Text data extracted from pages

....

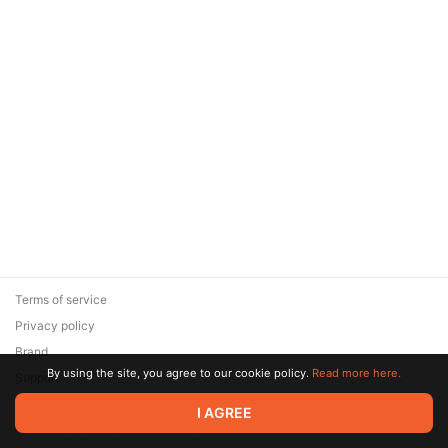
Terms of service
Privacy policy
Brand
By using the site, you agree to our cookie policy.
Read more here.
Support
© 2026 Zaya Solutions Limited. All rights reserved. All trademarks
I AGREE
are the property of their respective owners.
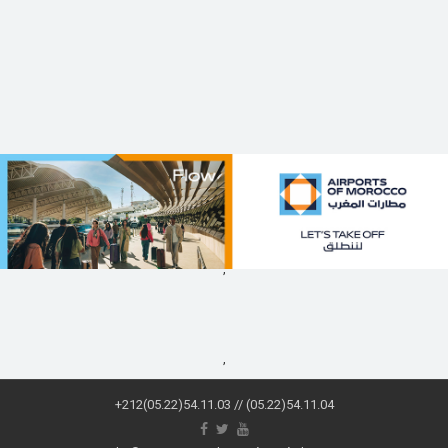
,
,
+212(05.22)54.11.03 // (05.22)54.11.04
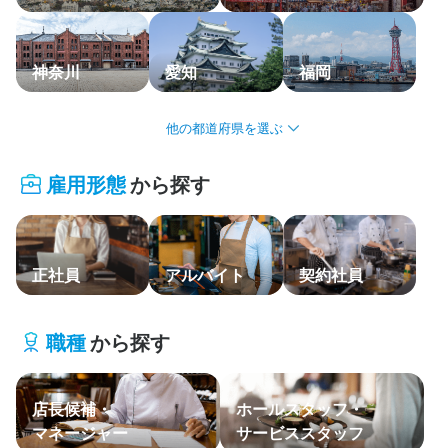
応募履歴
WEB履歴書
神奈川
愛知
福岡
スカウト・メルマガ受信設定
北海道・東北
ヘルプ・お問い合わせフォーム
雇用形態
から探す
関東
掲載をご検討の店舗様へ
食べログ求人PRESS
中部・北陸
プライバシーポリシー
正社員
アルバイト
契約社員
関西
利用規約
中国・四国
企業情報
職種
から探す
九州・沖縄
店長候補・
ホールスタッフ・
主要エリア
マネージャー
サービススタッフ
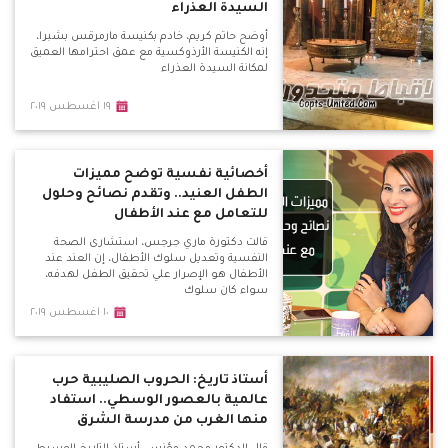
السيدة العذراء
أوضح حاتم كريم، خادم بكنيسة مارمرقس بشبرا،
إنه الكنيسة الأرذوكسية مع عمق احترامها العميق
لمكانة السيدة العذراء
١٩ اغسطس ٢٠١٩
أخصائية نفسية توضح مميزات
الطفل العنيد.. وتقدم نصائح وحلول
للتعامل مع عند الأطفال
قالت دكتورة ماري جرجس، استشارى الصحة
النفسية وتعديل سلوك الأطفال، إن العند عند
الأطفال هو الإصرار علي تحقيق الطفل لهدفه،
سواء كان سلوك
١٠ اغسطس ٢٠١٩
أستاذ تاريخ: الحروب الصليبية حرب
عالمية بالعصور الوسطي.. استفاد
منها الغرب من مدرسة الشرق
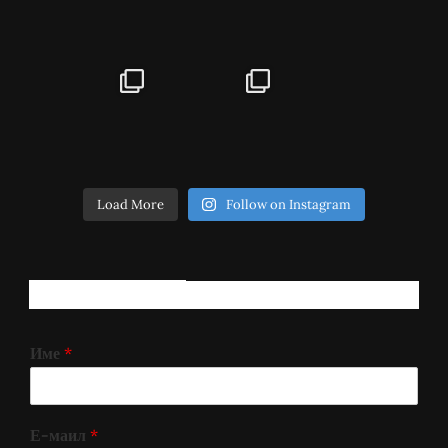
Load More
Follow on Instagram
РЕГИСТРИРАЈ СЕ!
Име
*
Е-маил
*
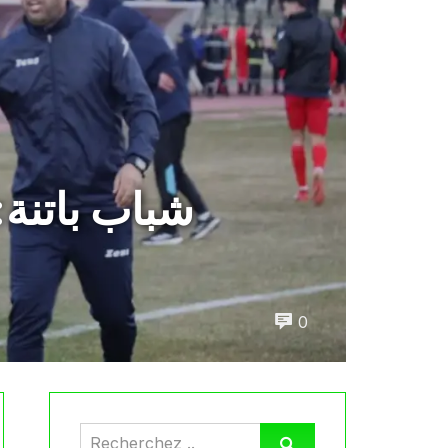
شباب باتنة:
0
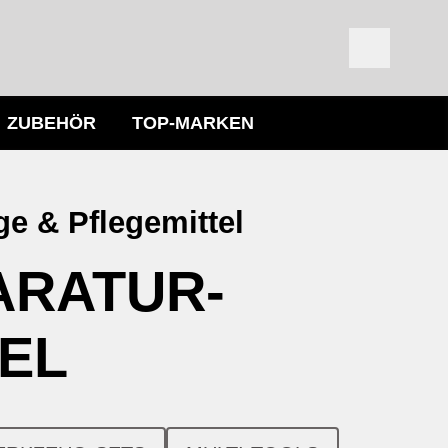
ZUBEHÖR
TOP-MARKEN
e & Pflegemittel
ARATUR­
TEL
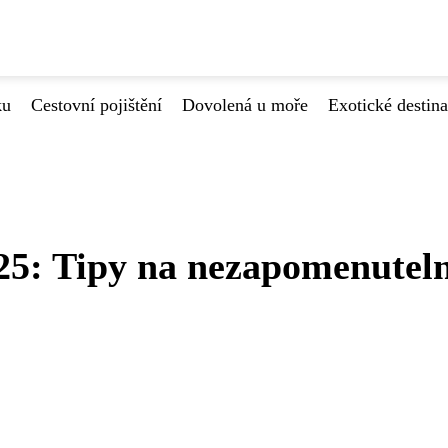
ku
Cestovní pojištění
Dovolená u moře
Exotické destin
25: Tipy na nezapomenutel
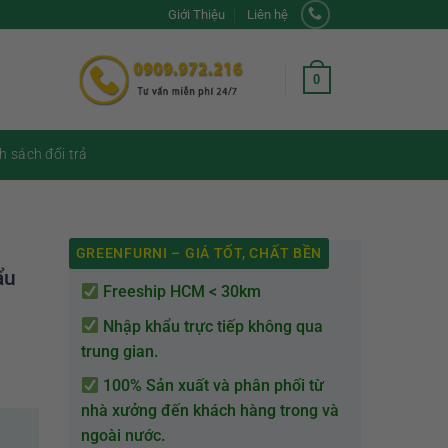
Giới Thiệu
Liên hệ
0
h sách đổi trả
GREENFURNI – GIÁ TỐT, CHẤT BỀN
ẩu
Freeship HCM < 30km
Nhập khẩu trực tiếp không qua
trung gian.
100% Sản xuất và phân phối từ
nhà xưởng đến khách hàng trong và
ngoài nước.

....

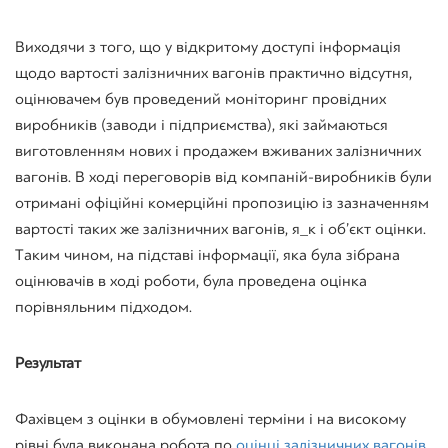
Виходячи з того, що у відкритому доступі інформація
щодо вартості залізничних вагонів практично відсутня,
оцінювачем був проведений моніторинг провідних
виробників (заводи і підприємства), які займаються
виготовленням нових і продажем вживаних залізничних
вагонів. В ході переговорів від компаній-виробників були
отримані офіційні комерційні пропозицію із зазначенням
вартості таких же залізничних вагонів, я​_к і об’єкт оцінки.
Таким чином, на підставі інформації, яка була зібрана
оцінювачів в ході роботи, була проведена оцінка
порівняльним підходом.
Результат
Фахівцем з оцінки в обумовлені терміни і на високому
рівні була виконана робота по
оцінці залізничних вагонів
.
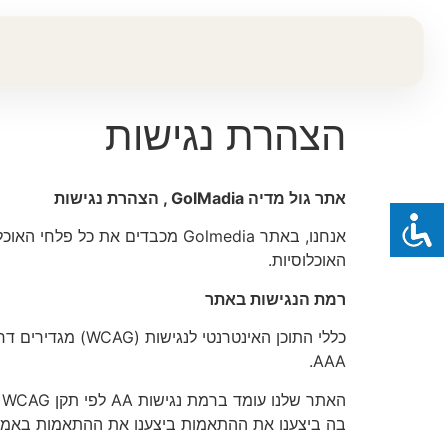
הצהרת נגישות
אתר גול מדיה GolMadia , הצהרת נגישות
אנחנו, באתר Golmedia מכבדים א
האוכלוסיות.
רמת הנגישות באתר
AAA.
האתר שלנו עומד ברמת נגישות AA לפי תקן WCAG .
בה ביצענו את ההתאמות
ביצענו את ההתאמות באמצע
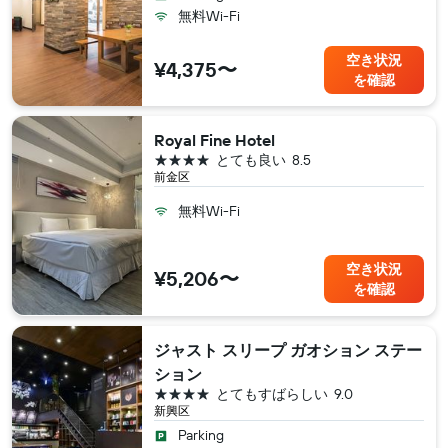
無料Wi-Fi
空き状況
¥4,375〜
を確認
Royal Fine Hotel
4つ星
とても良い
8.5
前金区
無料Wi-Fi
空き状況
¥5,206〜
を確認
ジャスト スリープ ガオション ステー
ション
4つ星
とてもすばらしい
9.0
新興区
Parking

....

WRITTEN TASK: Extract every line of the records that contains the string "באתר", treating case as significant.

ANSWER TO THIS EXERCISE:
אנחנו, באתר Golmedia מכבדים א
רמת הנגישות באתר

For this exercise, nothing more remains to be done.